Pengalamanku di Tempat GYM

Sementara aku adalah ibu rumah tangga ngantar jemput anak sekolah, untuk mengisi kekosongan hariku, biasanya habis ngantar anak anak di sekolah yang sama, kebetulan Yayasan sekolah tersebut ada SD sampai SMA. Aku pergi olah raga disalah satu hotel dikotaku yang menyediakan tempat nge gym sekalian senam, banyak program senam ditawarkan seperti senam impact, body language, yoga, senam perut dll.

Olah raga bagiku penting, disamping biar badan sehat, berat badan terpelihara juga mendapatkan teman yang banyak tentunya.

Sudah 4 tahun kujalani rutinitas olah raga ini, dan aku merasakan badanku semakin sehat dan ringan, makanan pun terjaga serta istirahat juga seimbang, membuat usiaku yg udah 40 tahunan masih terlihat seperti 30 tahunan.

Kehidupan rumah tangga dan sexsualku dengan suami normal normal saja, tidak ada keluhan yg berarti, walau suami sibuk kerja, aku memahami akan tanggung jawabnya menopang keluarga kami, dan akupun senang senang saja menjalani kehidupan dengan suami tercinta.

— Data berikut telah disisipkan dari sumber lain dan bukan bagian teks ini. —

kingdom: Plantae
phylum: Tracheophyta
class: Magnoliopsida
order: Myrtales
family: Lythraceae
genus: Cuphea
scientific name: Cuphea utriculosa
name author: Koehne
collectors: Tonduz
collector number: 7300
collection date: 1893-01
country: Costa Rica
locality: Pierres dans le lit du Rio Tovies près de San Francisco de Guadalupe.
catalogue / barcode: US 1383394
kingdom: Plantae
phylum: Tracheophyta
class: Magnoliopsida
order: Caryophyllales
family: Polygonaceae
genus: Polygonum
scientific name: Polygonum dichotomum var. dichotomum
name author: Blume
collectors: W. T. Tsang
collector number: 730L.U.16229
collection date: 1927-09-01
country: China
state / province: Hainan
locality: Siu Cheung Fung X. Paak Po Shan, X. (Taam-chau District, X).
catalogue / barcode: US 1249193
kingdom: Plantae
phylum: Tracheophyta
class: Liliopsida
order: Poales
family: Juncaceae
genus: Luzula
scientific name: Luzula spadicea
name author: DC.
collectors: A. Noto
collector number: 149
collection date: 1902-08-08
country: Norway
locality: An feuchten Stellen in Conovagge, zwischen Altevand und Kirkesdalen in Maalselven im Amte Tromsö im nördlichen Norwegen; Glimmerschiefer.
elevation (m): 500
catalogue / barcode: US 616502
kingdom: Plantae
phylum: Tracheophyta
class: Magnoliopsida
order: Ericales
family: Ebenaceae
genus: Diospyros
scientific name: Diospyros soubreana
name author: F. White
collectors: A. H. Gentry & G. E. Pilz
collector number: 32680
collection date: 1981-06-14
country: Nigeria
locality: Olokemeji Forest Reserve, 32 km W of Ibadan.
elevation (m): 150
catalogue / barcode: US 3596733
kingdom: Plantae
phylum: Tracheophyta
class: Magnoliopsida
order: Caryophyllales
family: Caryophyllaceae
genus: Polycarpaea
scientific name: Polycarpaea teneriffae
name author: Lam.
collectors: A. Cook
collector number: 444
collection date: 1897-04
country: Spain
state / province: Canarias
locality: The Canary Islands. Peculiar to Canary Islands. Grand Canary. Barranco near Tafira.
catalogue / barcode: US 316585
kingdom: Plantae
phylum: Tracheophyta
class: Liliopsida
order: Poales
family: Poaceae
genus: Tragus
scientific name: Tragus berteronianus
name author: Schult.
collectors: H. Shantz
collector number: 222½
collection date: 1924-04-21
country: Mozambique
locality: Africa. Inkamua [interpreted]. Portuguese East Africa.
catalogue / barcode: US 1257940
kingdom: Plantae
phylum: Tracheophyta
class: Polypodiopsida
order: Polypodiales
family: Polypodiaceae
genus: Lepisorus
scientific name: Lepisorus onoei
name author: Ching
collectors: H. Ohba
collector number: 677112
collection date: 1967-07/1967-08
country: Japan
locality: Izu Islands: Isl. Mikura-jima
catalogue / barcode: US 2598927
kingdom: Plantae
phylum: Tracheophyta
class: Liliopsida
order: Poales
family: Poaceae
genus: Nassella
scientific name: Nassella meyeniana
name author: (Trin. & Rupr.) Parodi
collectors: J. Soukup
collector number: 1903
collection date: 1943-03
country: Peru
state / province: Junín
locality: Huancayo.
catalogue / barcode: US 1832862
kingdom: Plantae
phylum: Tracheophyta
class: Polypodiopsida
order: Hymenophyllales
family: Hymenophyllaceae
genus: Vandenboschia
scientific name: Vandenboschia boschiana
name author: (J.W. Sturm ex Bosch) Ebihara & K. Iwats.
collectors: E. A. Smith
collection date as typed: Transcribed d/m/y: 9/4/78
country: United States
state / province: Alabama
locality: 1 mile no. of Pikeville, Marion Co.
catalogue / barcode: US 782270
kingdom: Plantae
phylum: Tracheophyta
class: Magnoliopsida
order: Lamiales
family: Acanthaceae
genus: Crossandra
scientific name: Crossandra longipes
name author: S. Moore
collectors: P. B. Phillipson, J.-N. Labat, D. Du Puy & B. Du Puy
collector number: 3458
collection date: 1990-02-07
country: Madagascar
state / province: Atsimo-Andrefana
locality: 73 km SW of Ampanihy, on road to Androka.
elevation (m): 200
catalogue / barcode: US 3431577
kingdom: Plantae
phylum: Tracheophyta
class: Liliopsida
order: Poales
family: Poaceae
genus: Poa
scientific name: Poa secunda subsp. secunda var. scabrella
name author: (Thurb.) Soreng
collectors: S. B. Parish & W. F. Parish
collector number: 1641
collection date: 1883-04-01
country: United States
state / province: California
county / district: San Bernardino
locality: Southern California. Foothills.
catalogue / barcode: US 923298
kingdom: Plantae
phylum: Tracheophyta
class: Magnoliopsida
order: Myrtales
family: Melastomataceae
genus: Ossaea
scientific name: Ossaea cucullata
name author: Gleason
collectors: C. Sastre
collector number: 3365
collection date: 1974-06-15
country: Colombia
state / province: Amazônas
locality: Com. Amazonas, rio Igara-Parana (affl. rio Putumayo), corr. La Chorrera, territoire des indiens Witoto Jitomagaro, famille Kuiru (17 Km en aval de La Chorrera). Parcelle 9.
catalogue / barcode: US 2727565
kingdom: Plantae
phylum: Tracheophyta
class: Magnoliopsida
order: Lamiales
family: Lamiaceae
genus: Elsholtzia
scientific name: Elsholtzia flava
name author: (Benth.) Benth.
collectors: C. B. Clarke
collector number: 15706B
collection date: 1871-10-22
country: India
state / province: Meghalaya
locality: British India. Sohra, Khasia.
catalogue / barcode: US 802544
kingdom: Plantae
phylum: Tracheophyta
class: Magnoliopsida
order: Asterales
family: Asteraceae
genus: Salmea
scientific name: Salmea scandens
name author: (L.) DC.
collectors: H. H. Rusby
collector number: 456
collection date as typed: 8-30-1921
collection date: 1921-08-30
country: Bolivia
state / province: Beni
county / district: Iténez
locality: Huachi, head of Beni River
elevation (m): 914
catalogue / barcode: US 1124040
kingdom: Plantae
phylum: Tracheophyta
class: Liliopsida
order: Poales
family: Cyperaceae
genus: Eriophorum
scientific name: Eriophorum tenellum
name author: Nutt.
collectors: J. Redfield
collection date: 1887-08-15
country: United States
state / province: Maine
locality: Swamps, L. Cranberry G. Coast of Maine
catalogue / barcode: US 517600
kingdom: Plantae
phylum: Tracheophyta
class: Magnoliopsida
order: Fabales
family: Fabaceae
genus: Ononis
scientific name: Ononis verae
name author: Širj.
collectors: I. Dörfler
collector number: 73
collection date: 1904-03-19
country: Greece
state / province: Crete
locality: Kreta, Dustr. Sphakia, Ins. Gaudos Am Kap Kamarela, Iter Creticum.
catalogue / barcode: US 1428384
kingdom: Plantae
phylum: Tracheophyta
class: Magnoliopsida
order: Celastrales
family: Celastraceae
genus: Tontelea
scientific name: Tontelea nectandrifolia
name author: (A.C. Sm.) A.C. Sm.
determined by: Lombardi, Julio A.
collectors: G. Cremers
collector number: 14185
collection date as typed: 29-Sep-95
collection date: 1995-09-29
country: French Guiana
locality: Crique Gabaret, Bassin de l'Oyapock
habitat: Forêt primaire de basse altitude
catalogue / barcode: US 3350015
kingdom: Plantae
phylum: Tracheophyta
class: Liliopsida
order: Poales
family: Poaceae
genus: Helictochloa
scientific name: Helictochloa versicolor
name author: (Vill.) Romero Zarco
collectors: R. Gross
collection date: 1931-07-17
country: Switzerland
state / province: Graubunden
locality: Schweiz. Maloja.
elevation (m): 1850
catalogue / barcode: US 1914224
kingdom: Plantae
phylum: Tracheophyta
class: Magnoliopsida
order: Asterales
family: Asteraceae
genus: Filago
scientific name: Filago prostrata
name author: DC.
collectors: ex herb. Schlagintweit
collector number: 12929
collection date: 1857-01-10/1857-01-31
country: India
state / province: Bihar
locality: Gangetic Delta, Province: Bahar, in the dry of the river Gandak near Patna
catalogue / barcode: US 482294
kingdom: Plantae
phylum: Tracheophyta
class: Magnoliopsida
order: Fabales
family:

Anak anak juga sudah mulai sibuk dengan pelajaran mereka yang berat disbanding dl saya sekolah, mata pelajarannya tidak sesusah sekarang, biasanya sehabis mereka pulang sekolah, anak anak punya jadwal les tambahan, dimana, aku yg akan mengantar jemput mereka setiap hari.

Suatu bulan di tahun 2018, hari itu hari senin ketika sehabis mengantar anak anak sekolah, aku meneruskan olah raga ke hotel B dikotaku, biasanya hari senin gini tidak banyak yg olah raga apalagi pagi pagi, jadi aku bias menggunakan treatmil sepuasku, bias sejam atau lebih.

Aku memarkirkan mobilku di halaman parker hotel dekat tempat gym, seperti sudah kuduga hari ini pasti sepi, aku disapa pegawai hotel yang sudah familiar dengan wajahku sebagai member tetap gym, akupun membuka pintu gym, hanya suara tv yg kedengaran, aku duduk duduk sebentar, buka hp, baca wa. Balas wa grup..

tak terasa sudah jam 7:30 pagi, pegawai gym menyapaku, sepi mbak hari ini, biasa senin katanya, iya biasa jawabku, mbak saya tinggal ya, mau bersihin kolam dulu katanya, ok ji jawabku dan diapun berlalu dari hadapanku, AJi biasanya menjaga gym dipagi hari sampai siang. Tapi lebih sering jalan kesana kemari dia.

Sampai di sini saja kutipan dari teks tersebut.